Quando sei arrivato a Napoli, quanto tempo vi sei stato e com’è stata la tua esperienza nella squadra? Che emozioni hai provato?
«Sono arrivato a Napoli un anno dopo essere arrivato in Italia. Il Napoli è stato un traguardo incredibile nella mia carriera e nella mia vita. Ho vissuto delle cose emozionanti, la promozione dalla serie C alla serie B e subito dopo alla serie A. È stato un anno bellissimo, un campionato molto bello da ricordare. Abbiamo raggiunto un traguardo che non era per niente facile».
Come tutti, anche tu eri legato a Maradona, el pibe de oro. Cosa ha significato per te e cosa hai provato alla notizia della sua scomparsa?
«Purtroppo, non ho mai avuto la fortuna di conoscere Maradona di persona. La notizia della sua morte ci ha sorpresi, ci ha sconvolti, perché nessuno se lo aspettava. Vivendo a Napoli, mi è maggiormente dispiaciuto perché sentivo parlare di lui dalla gente, ascoltavo le cose che lui ha fatto per la sua squadra e per la città. Sicuramente non è stato un momento bello quando ho ricevuto la notizia, non potevo crederci».

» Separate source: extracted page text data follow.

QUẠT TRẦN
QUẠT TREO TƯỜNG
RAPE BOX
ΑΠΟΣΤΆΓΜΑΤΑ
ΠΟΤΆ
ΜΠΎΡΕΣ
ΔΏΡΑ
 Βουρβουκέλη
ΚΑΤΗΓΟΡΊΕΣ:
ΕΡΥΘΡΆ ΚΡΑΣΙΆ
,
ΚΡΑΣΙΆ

Adesso che sei in Uruguay, come stai trascorrendo le giornate?
«Qui in Uruguay sono dal 2015. Ho preso il patentino per diventare allenatore. Ho avuto la mia prima esperienza come vice allenatore in una squadra di serie B. Quest’anno sono in una squadra di serie A. Ho tanto da imparare come allenatore: è una cosa totalmente diversa dall’essere calciatore. Devi essere nella testa di 25/30 calciatori e non è facile, ma a me piace, e ora che non posso essere sul campo, posso essere molto vicino al campo quando ci sono le partite. Spero di poter crescere ancora con questa professione».
Grazie del tuo tempo, Nicolás. E in bocca al lupo per questa tua nuova esperienza.